PROMPT 1: Echo the passage of the Nick Cave article starting at "Nick Cave and" and ending at "be running from.".

Stay up to date with notifications from The Independent

Notifications can be managed in browser preferences.

ROCK / At last, a comfortable Cave: The daunting front-man of the Birthday Party has mellowed into a songwriter fully at home with himself. Ben Thompson met him

Ben Thompson
Saturday 16 April 1994 23:02 BST
Comments

WHATEVER else Nick Cave does, he will always stand out in a crowd. I know this because I saw him in one once; bowling along Kensington High Street in an immaculate pin-striped suit, foreign-language students scattering to the left and right of him. With his high forehead, his hair swept back and his finely wrought legs tapering with the sturdy elegance of a Chippendale cabinet, Cave looked more like a character in a book than someone you might actually talk to.

This was just as it should have been, because Cave is a very literary songwriter. It's not just that he has published a work of fiction, And the Ass Saw the Angel, which gave new meaning to the term 'Gothic novel'. It's also the feel of his songs: many are crowded with characters who might have wandered in from an ante-room in the mind of William Faulkner. Cave is also a compelling, sometimes scary performer. The Birthday Party, the group with which he came to prominence after moving to Britain from his native Australia, was possibly the most frightening spectacle rock music has ever produced. With his next band, the Bad Seeds, Cave has lovingly explored the darker sides of the country, gospel and rock traditions which he once seemed about to destroy.

Nick Cave and the Bad Seeds' new album, Let Love In, is, amazingly, their ninth. It finds them not settled in a routine but breaking thrilling new ground. Cave's long-established flair for baroque imagery applies itself to a new set of personal concerns. The two-part 'Do You Love Me?', which frames eight other new songs, sets the intimate tone: 'Our love lines grew hopelessly tangled, and the bells from the chapel went jingle-jangle'. A Nick Cave scenario of old might have had him pursued by a big black crow in a bone carriage; now it's domestic demons he'll be running from.

RECORDS FOR THIS EXERCISE:
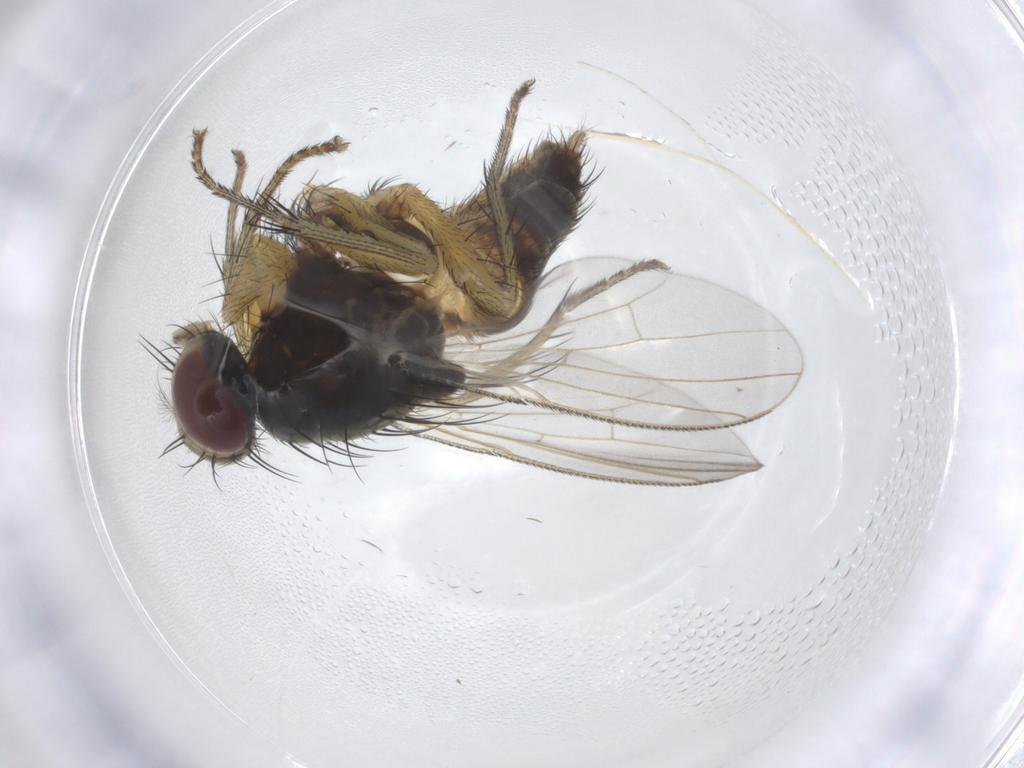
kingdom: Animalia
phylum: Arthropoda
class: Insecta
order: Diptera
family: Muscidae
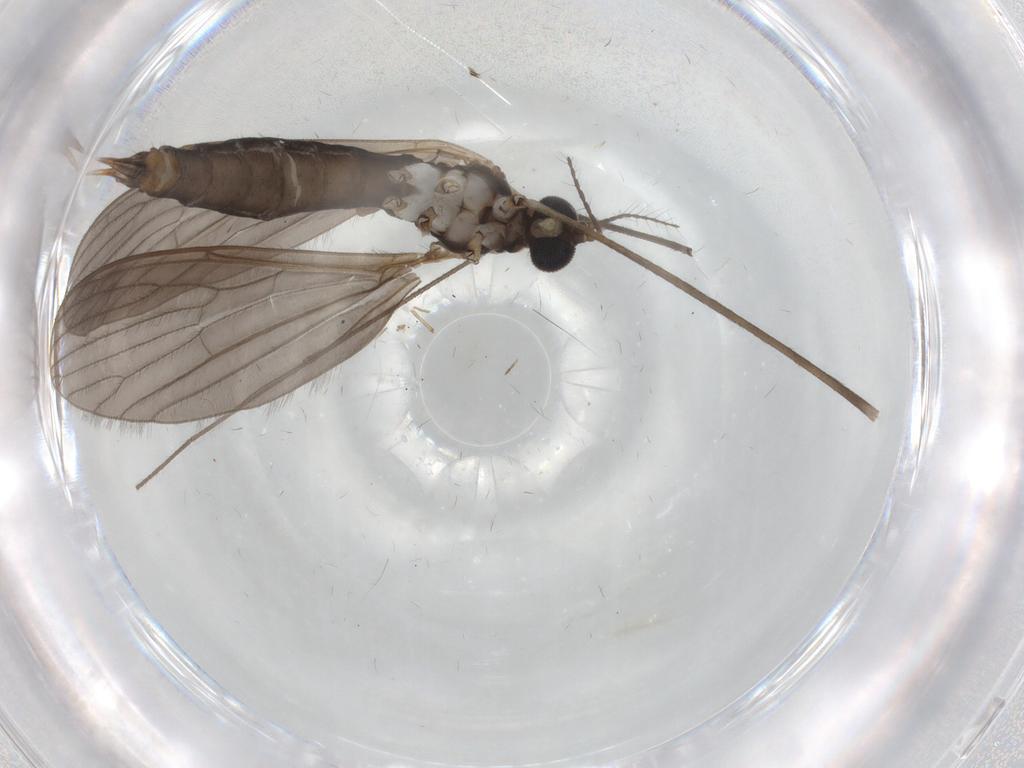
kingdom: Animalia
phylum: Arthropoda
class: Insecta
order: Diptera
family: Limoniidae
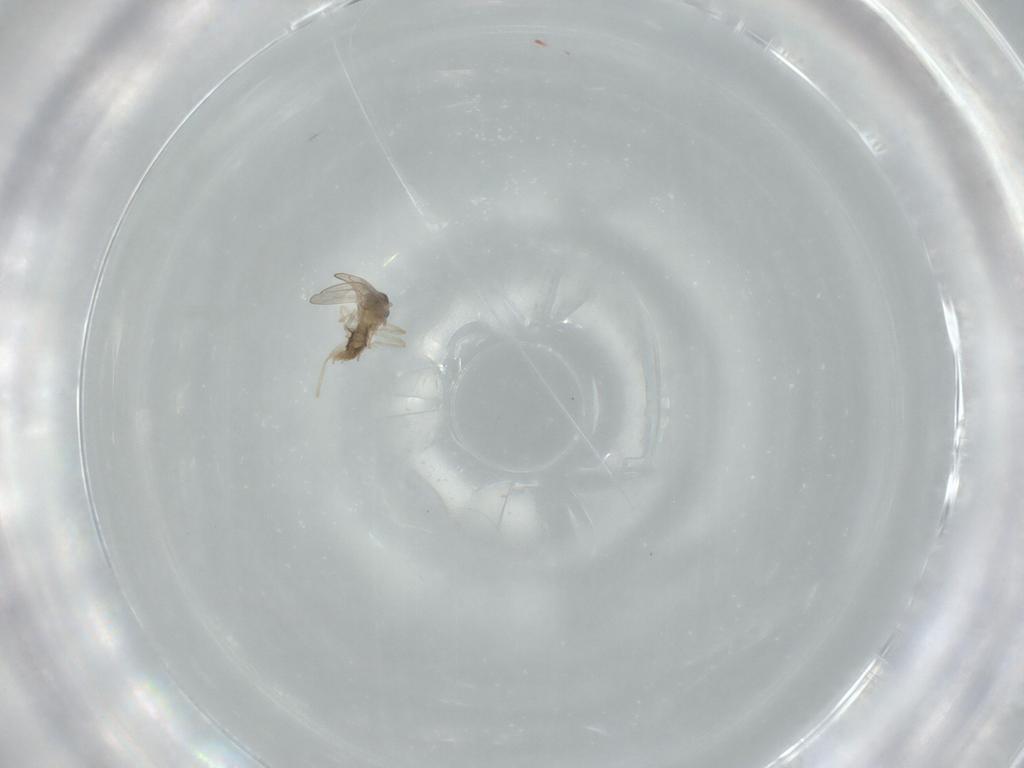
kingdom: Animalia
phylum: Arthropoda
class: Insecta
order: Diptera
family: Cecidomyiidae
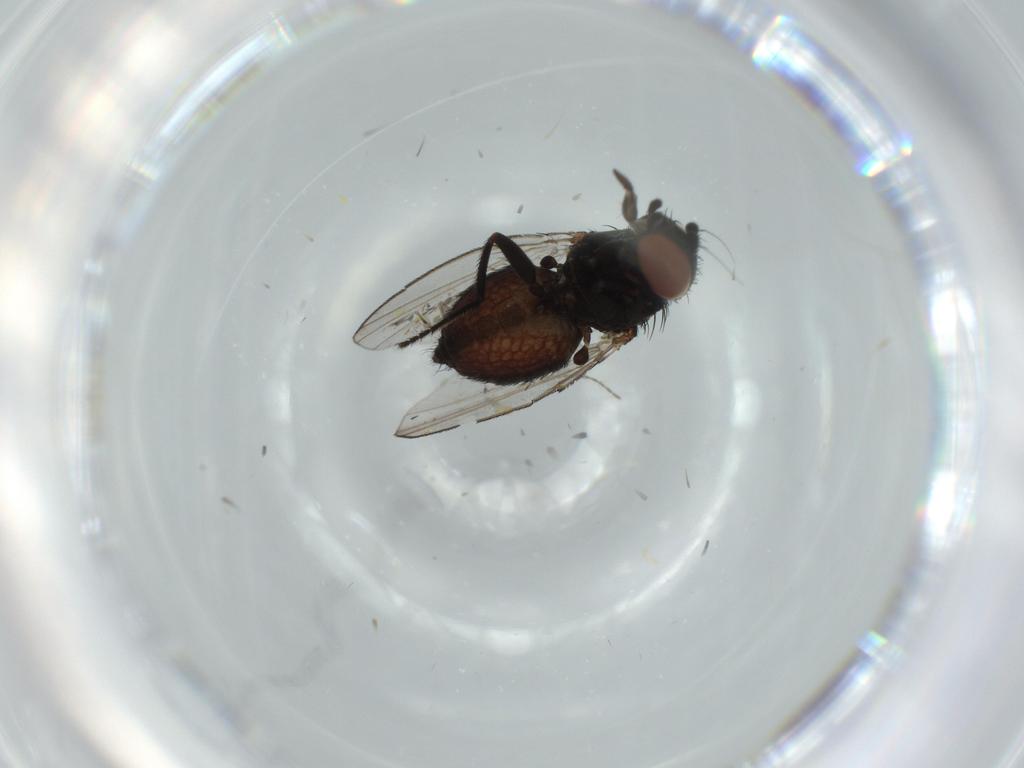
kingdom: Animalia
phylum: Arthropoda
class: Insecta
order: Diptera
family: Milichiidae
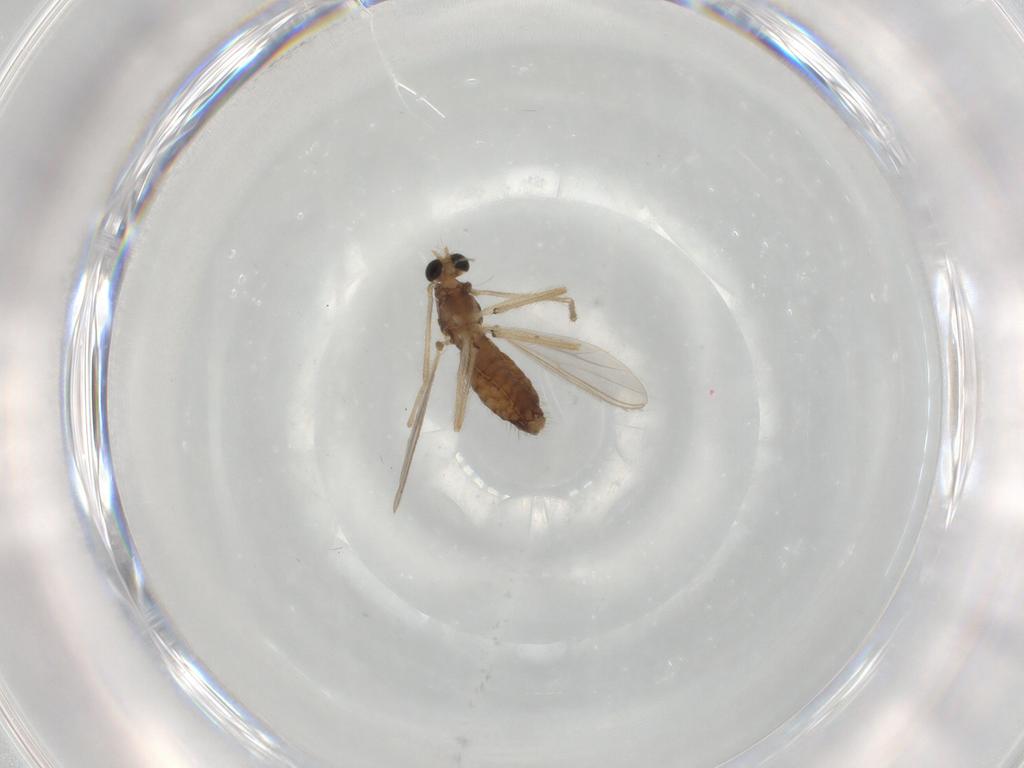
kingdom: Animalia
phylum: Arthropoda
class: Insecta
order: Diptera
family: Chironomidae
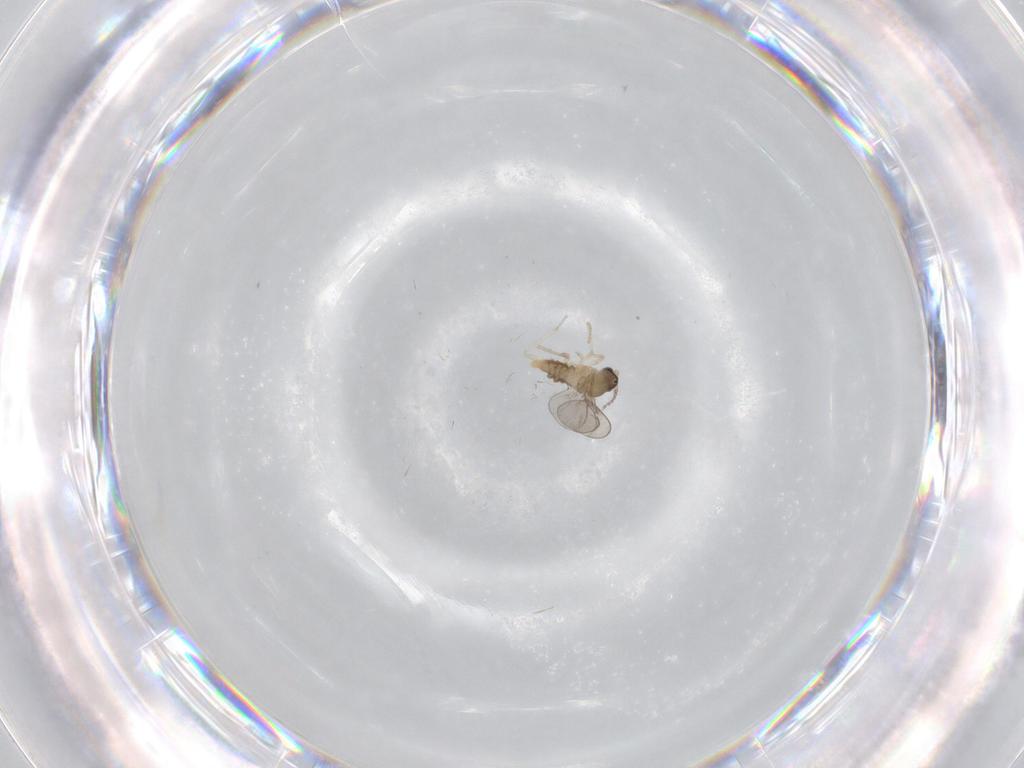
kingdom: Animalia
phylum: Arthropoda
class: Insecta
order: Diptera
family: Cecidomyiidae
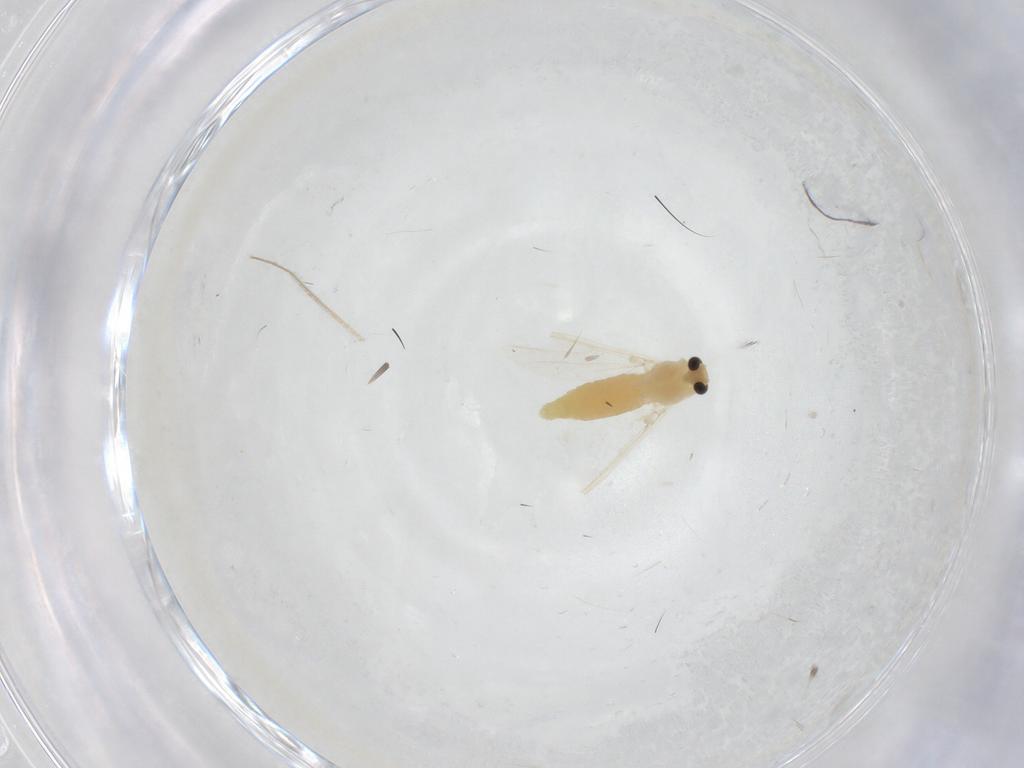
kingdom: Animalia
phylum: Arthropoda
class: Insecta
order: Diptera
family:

PROMPT 2: Rewrite the records starting at the line containing "family: Muscidae" and ending at the last line of the records, with "phylum" replaced by "division" and everything else unchanged. Omit the picture lines from the output.

OUTPUT 1:
Nick Cave and the Bad Seeds' new album, Let Love In, is, amazingly, their ninth. It finds them not settled in a routine but breaking thrilling new ground. Cave's long-established flair for baroque imagery applies itself to a new set of personal concerns. The two-part 'Do You Love Me?', which frames eight other new songs, sets the intimate tone: 'Our love lines grew hopelessly tangled, and the bells from the chapel went jingle-jangle'. A Nick Cave scenario of old might have had him pursued by a big black crow in a bone carriage; now it's domestic demons he'll be running from.

OUTPUT 2:
family: Muscidae
kingdom: Animalia
division: Arthropoda
class: Insecta
order: Diptera
family: Limoniidae
kingdom: Animalia
division: Arthropoda
class: Insecta
order: Diptera
family: Cecidomyiidae
kingdom: Animalia
division: Arthropoda
class: Insecta
order: Diptera
family: Milichiidae
kingdom: Animalia
division: Arthropoda
class: Insecta
order: Diptera
family: Chironomidae
kingdom: Animalia
division: Arthropoda
class: Insecta
order: Diptera
family: Cecidomyiidae
kingdom: Animalia
division: Arthropoda
class: Insecta
order: Diptera
family:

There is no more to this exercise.